|
A company to watch
A Star editorial April 16, 2000
The key to winning in chess is to have your pieces correctly positioned when the decisive moment comes. That also is the strategy being employed by more and more of Indiana's regulated utility companies.
They are trying to place themselves in positions to best take advantage of the dramatic changes coming with the deregulation of utility services, from telephone and cable television to electricity and natural gas.
That is what's behind the just-completed merger of the Indiana Gas Co. with the Evansville-based Southern Indiana Gas and Electric Co., commonly known as SIGECO. The new company, known as Vectren Corp., bears watching. It plans to do a lot more than pump gas.
The merger combines the gas company's central Indiana service area with SIGECO's territory in the southwest corner of the state, giving it access to 660,000 Hoosier customers or about one-third of Indiana.
Niel Ellerbrook, who headed Indiana Gas, is chairman and chief executive officer of Vectren, and Andrew Goebel, CEO of SIGECO, will be president and chief operating officer.
SIGECO not only provides electricity and gas to customers in its service area, but it is also nearing completion on an $80 million digital fiber optic network in Evansville. This new system is able to serve 80,000 customers with bundled digital services, including local and long-distance telephone, truly high-speed Internet and up to 250 channels of cable television, all through one wire. And it comes at a combined price significantly discounted over buying the services separately.
Over 10,000 subscribers have already been hooked up and 2,000 more are added each month. Even families without a home computer are signing up to get the cable TV and telephone service.

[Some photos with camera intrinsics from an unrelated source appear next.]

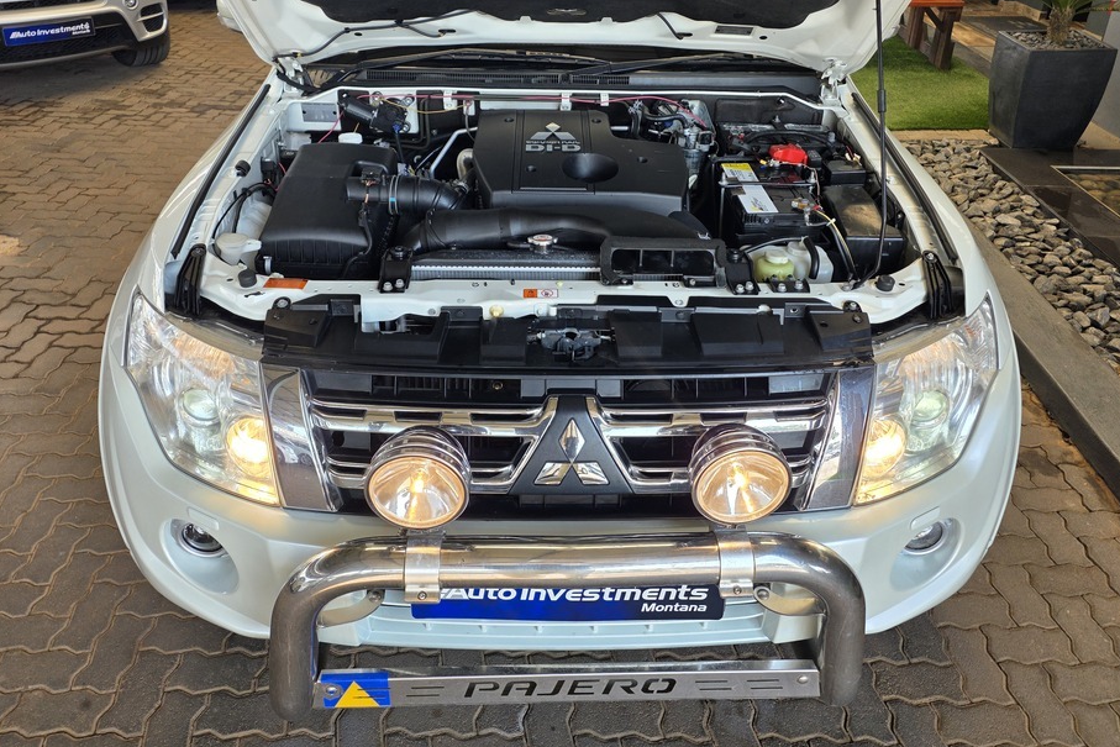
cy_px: 275
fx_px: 840
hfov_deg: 67.4
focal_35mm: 27
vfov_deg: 47.5
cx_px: 566
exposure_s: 1/180
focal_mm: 6.25
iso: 32
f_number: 1.7
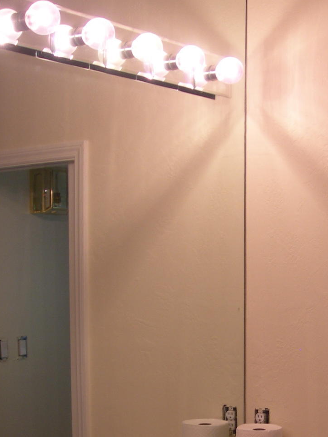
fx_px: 998
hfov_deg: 18.4
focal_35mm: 79
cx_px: 278
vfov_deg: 24.0
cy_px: 398
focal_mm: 7.8
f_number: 2.8
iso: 50
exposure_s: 1/36.7
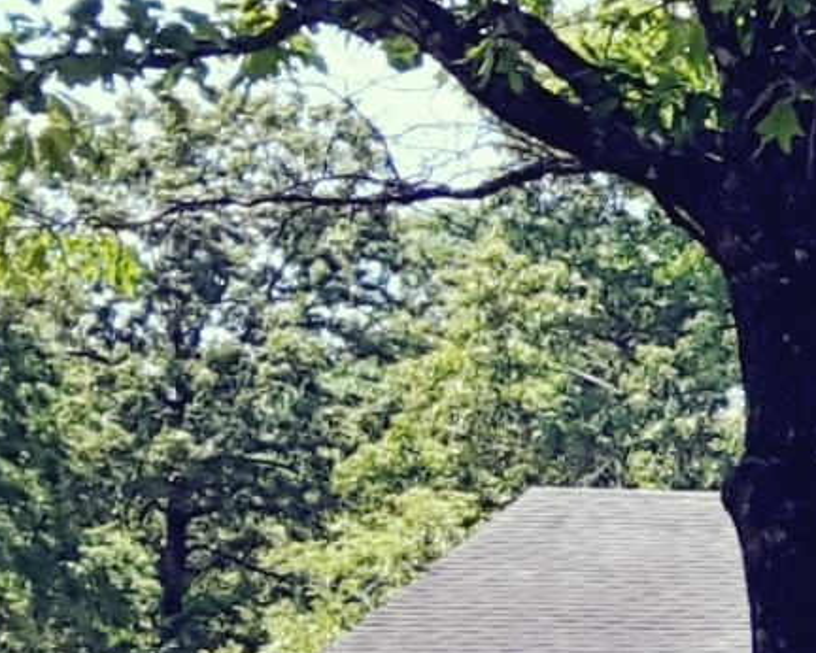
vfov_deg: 7.3
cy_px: 929
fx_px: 5074
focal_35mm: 210
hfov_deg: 8.1
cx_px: 2238
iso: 40
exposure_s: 1/458
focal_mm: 2.9
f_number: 1.9
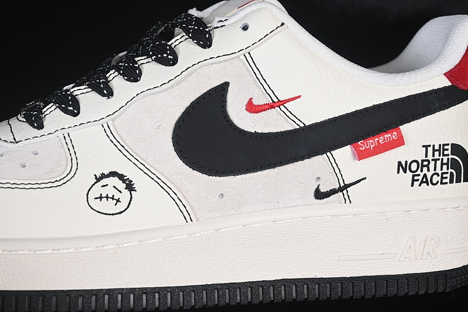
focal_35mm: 75
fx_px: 975
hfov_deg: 27.0
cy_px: 156
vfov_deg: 18.2
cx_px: 234
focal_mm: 50
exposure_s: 1/80
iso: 160
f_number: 7.1
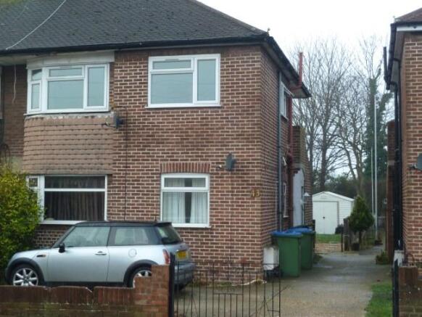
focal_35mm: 55
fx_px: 671
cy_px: 158
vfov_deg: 26.6
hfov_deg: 34.9
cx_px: 211
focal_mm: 9.1
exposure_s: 1/100
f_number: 3.9
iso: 160
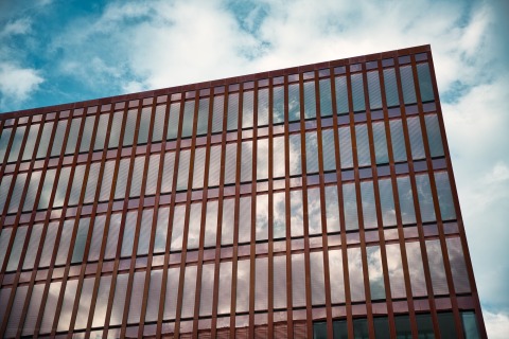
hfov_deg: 38.9
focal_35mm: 51
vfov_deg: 26.5
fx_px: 721
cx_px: 254
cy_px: 170
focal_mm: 51
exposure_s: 1/640
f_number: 2.8
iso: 100
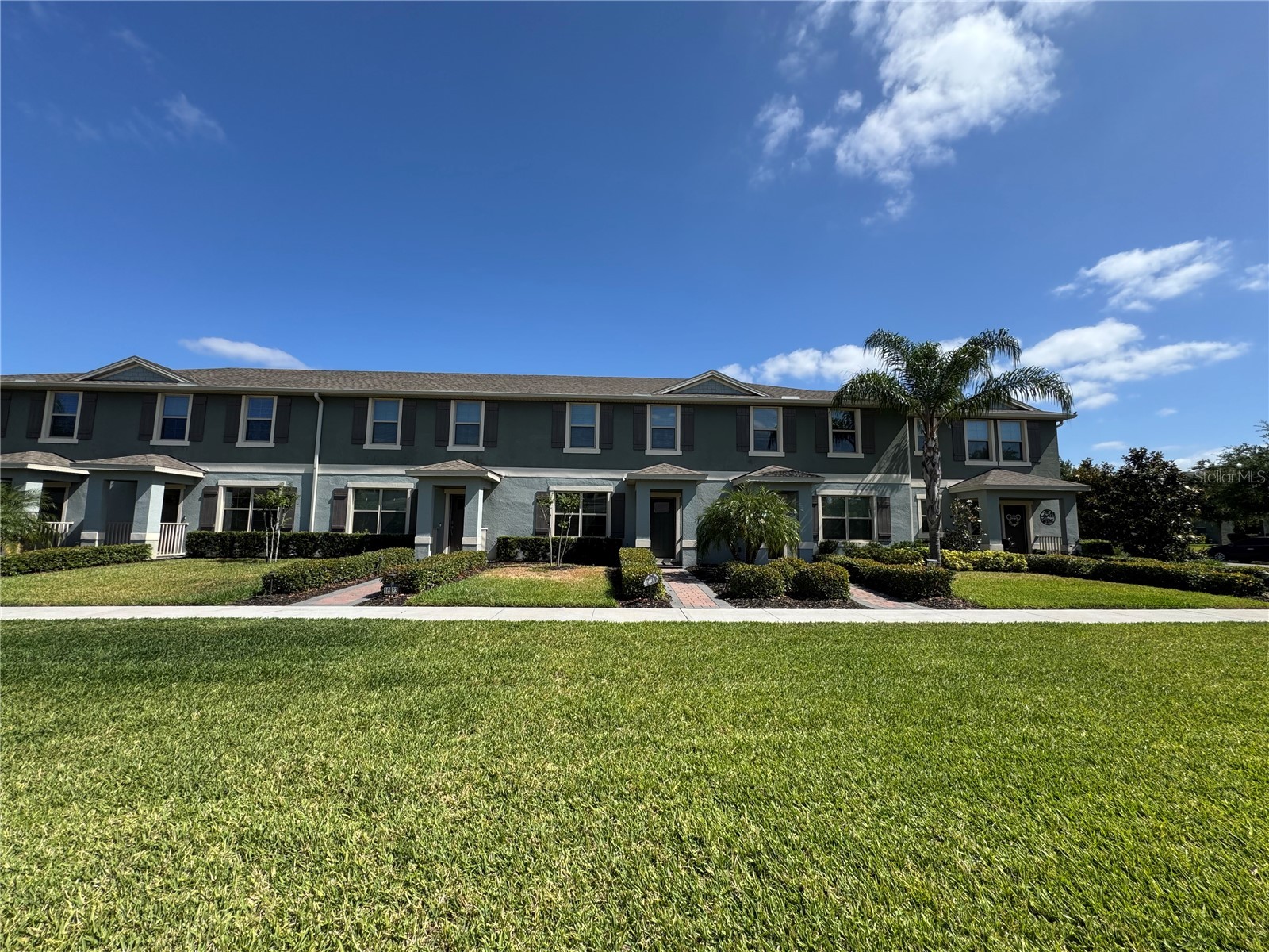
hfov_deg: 102.1
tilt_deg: +6.7
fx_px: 513
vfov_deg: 85.7
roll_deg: -0.8
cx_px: 634
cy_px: 476
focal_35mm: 14
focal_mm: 2.22
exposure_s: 1/1299
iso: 50
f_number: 2.2
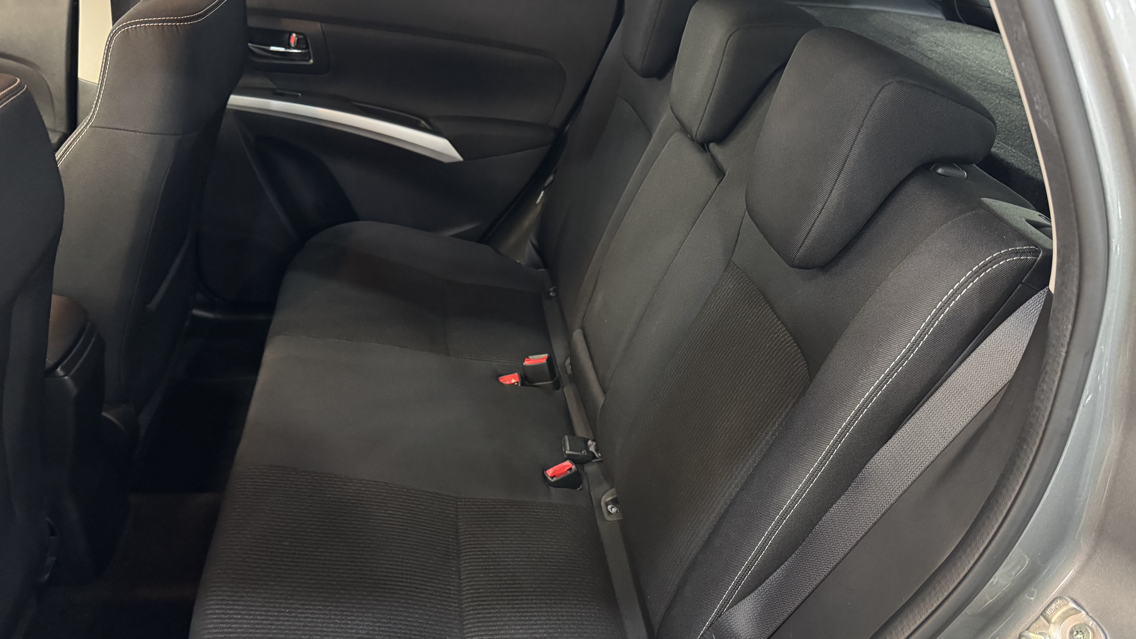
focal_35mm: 28
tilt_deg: -32.9
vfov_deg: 41.2
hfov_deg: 67.9
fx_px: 843
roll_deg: -6.6
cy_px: 398
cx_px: 592
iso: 800
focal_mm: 6.76
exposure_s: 1/25
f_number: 1.78
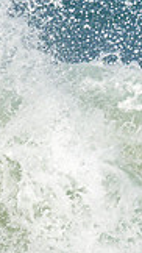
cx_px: 447
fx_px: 18655
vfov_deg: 0.8
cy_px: 61
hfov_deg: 0.4
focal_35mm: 2784
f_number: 11
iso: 560
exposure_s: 1/1600
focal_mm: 530
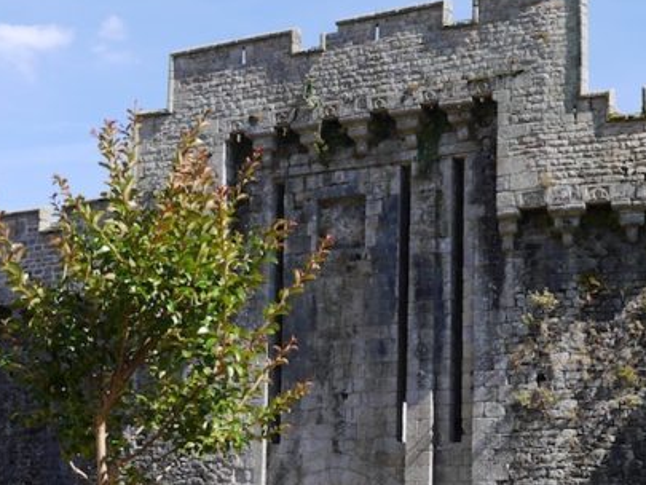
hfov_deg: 24.7
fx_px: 1475
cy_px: 460
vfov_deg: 18.3
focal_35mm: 79
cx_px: 263
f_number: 7.1
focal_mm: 20
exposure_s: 1/250
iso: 160
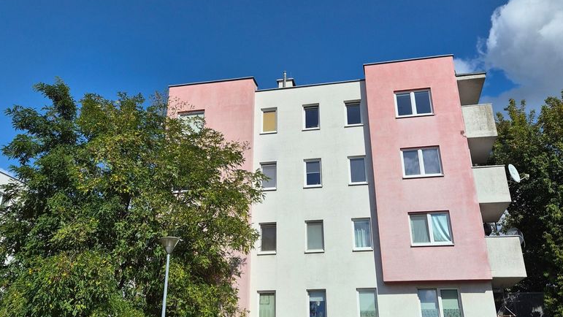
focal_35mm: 26
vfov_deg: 43.8
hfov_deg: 71.9
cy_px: 108
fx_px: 388
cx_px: 275
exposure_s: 1/7696
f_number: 1.8
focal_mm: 5.4
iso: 64
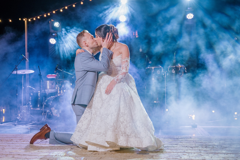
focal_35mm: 47
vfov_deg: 28.8
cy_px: 80
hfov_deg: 42.0
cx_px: 113
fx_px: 312
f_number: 3.2
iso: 1000
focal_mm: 42
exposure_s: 1/200
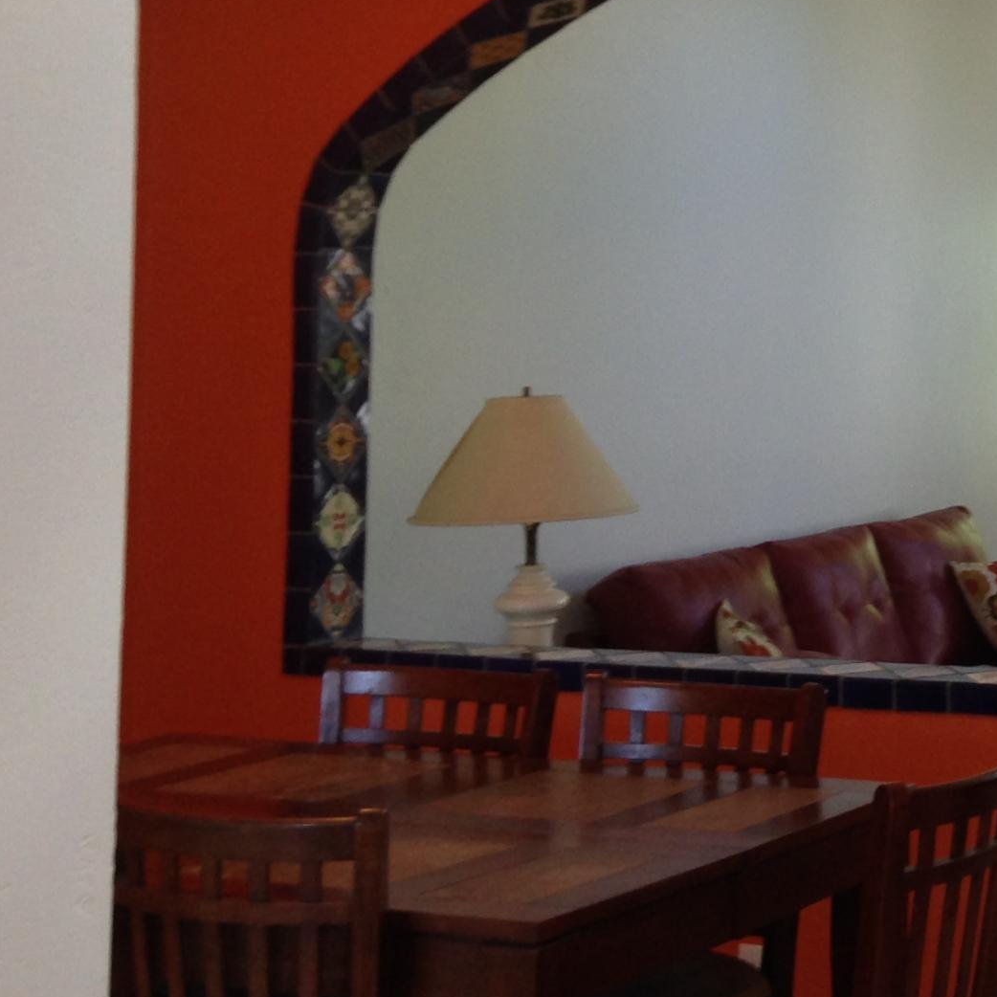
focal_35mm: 84
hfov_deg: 19.1
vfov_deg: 20.5
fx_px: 2737
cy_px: 228
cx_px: 1310
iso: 80
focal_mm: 4.12
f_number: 2.4
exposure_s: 1/20
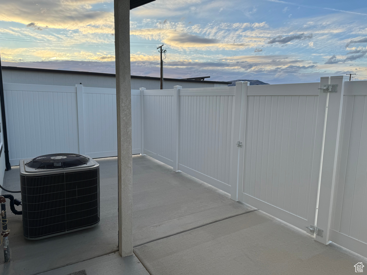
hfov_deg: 71.6
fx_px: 254
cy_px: 138
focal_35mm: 24
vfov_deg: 56.8
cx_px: 184
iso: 80
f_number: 1.78
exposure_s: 1/615
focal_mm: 6.86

The significance of this is that Vectren is proving it can provide viable competition and choice for cable and phone service as well as gas and electricity. This may be the wave of the future for all of Indiana's major investor-owned utilities.
Even a cursory reading of the tea leaves suggests Vectren will be looking to expand these services into the much larger Indianapolis area at some point.
At least three other companies -- Ameritech, Comcast and Digital Access -- are in the beginning stages of providing packages of bundled digital services in the Indianapolis market. So the race to serve Indianapolis could become very competitive, indeed.
Just as the Internet is converging with traditional telephone and cable television services, so too will the energy market converge in the future. Natural gas could well become the fuel of the future for decentralized electricity production. With Vectren having control of the gas pipelines in one-third of the state, it will be a major player no matter what direction this market takes.
No one knows where all this is going in the long term. Some companies joining this fray may succeed spectacularly, while others will fail. It's clear that Hoosiers stand to benefit from the increased choice and competition.